Stanowisko Czwórmiasta wspiera Michał Litwin, doradca prezydenta Tarnobrzega oraz dyrektor generalny Związku Niezależnych Przewoźników Kolejowych, jeden z inicjatorów rozmów i autor koncepcji przebiegu Szprych uwzględniającego Sandomierz i Tarnobrzeg. - Jako Czwórmiasto reprezentujemy głos ponad 350 tys. mieszkańców. Zaprezentowaliśmy koncepcję, która obejmuje Sandomierz, Tarnobrzeg, Stalową Wolę oraz Nisko. Wierzymy, że to jest koncepcja lepsza, zarówno dla nas, mieszkańców regionu, jak i dla koncepcji CPK. Walka o projekt trwa, nie składamy broni. Cieszy, że nasz głos został tak silnie poparty m.in. przez panią marszałek Ewę Draus. Skoro zarówno władze województwa, jak również wszystkie cztery zainteresowane samorządy są za koncepcją "czwórmiejską", to jest to najlepszy dowód na to, że zasługuje ona na realizację. Mówimy o wydłużeniu trasy o ok. 10 km, ale chcemy zapewnić bardzo łagodne łuki o promieniu R=4000m.

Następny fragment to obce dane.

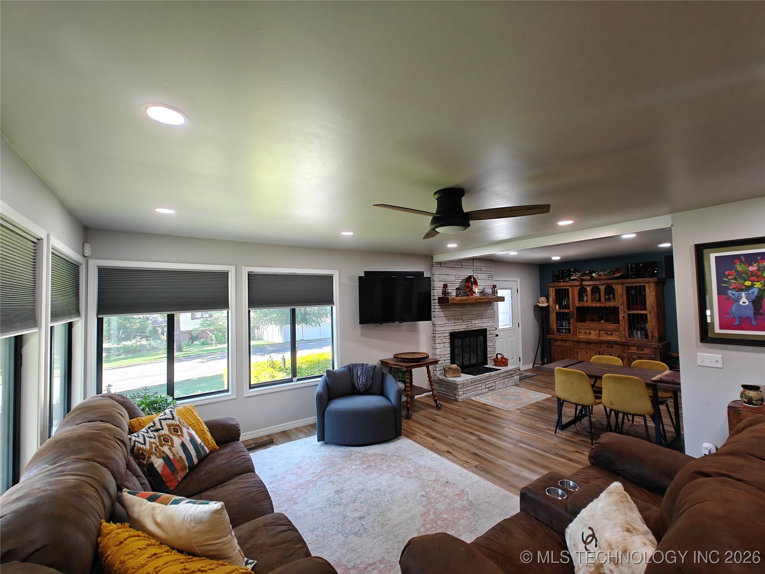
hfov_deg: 102.1
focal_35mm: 14
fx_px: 309
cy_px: 287
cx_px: 382
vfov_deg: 85.7
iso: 100
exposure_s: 1/40
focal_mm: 2.62
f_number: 2.2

Dzięki temu dla szybkiego pociągu oznacza to maksymalnie 3-5 minut dłuższy czas jazdy, ale w zamian zwiększamy zasięg oddziaływania Szprychy nr 6 o ok. 0,5 mln mieszkańców, nie tylko okolic Tarnobrzega i Sandomierza, ale również Mielca, Dębicy, Nowej Dęby czy Kolbuszowej. Tarnobrzeg jest idealnym miejscem na wpięcie w "sieć CPK" ruchu z tych regionów. W ostatecznym rozrachunku jest to więc koncepcja korzystna dla projektu CPK. Szybkie linie powinny być prowadzone przez duże miasta, a jako Czwórmiasto jesteśmy nową, rodzącą się aglomeracją. Droga na skróty to błąd. - przekonuje Michał Litwin.

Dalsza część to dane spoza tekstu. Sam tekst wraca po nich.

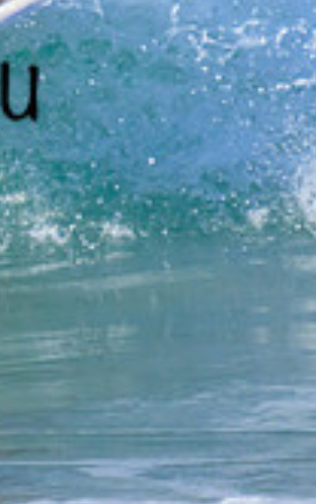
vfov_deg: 0.8
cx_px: -152
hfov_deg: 0.5
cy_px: -94
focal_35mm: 2728
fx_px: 37525
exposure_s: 1/2000
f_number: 8
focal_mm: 560
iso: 1250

Koncepcję 4M bardzo aktywnie poparła Ewa Draus, wicemarszałek województwa podkarpackiego. - Jako samorząd województwa podejmujemy wiele inwestycji kolejowych, m.in. w ramach Regionalnego Programu Operacyjnego. Modernizujemy m.in. linię kolejową 25 na Dębica – Mielec – Tarnobrzeg. Kluczowym jest powiązanie inwestycji samorządowych z inwestycjami rządu oraz CPK. W Tarnobrzegu zbiegają się linie kolejowe nr 25 oraz 71 i one powinny się wpinać w Szprychę nr 6. Rozwiązanie proponowane przez Czwórmiasto należy uznać jako kompromisowe. Jego przyjęcie jest bardzo ważne nie tylko dla Czwórmiasta jako rodzącej się aglomeracji, ale również dla całego podkarpacia - uważa wicemarszałek Ewa Draus.

Możliwości realizacji propozycji 4M nie przekreśla prezes zarządu spółki Centralny Port Komunikacyjny, Mikołaj Wild. - Od początku wspieramy Czwórmiasto, państwa propozycja to teraz kwestia analizy. Na pewno naszym celem jest szybkość i to na dwu poziomach. Szybkość realizacji inwestycji, a tu na plus dla propozycji 4M jest brak interferencji z obszarem Natura 2000. Ale za cel stawiamy też szybkość w komunikacji CPK z największymi miastami - mówi prezes Wild. Jak jednak podkreśla, równie istotna jest integracja regionu, dlatego propozycja 4M, jego zdaniem, jest ważnym tematem do rozmów.

Obecni na spotkaniu przedstawiciele Biura Planowania i Rozwoju Kolei spółki CPK z zainteresowaniem odnieśli się do propozycji 4M. Wskazali wprawdzie, że taki przebieg może wydłużyć czas przejazdu oraz zwiększyć koszty budowy linii, ale te argumenty nie wydają się przesądzać o przebiegu Szprychy 6. Jak bowiem zaznaczył pełnomocnik rządu ds. CPK, Marcin Horała, jeśli - zdaniem ekspertów - zarówno wysokość kosztów, jak i czas przejazdu, nie ulegną znacznemu zwiększeniu, propozycja powinna mieć szansę na realizację. - Można np. rozważyć propozycję, by pociągi zatrzymywały się naprzemiennie, jeden w Stalowej Woli, kolejny w Tarnobrzegu - zaznaczył Horała.

Przychylny planom Czwórmiasta jest też wiceminister infrastruktury Rafał Weber. Przyznał wprawdzie, że uwzględniając na trasie Tarnobrzeg i Sandomierz i budując wówczas linię po łuku, trudno będzie osiągnąć zakładaną prędkość, ale na pewno należy pracować nad rozwiązaniem, które “przytuli” do Szprychy te dwa miasta. Jak dodał, propozycja pełnomocnika rządu, czyli naprzemienne zatrzymywanie się na tych dwóch stacjach, przy sporej częstotliwości kursów, wydaje się być warta rozważenia. - Na pewno trzeba pracować nad rozwiązaniem optymalnym i możliwym do realizacji od strony zarówno wykonawczej i finansowej, ale też równie ważna jest strona i stanowisko samorządów, których mieszkańcy mieliby z tego korzystać. Przecież po to się buduje, aby właśnie móc z tego korzystać. To też trzeba brać pod uwagę - podkreśla wiceminister Weber.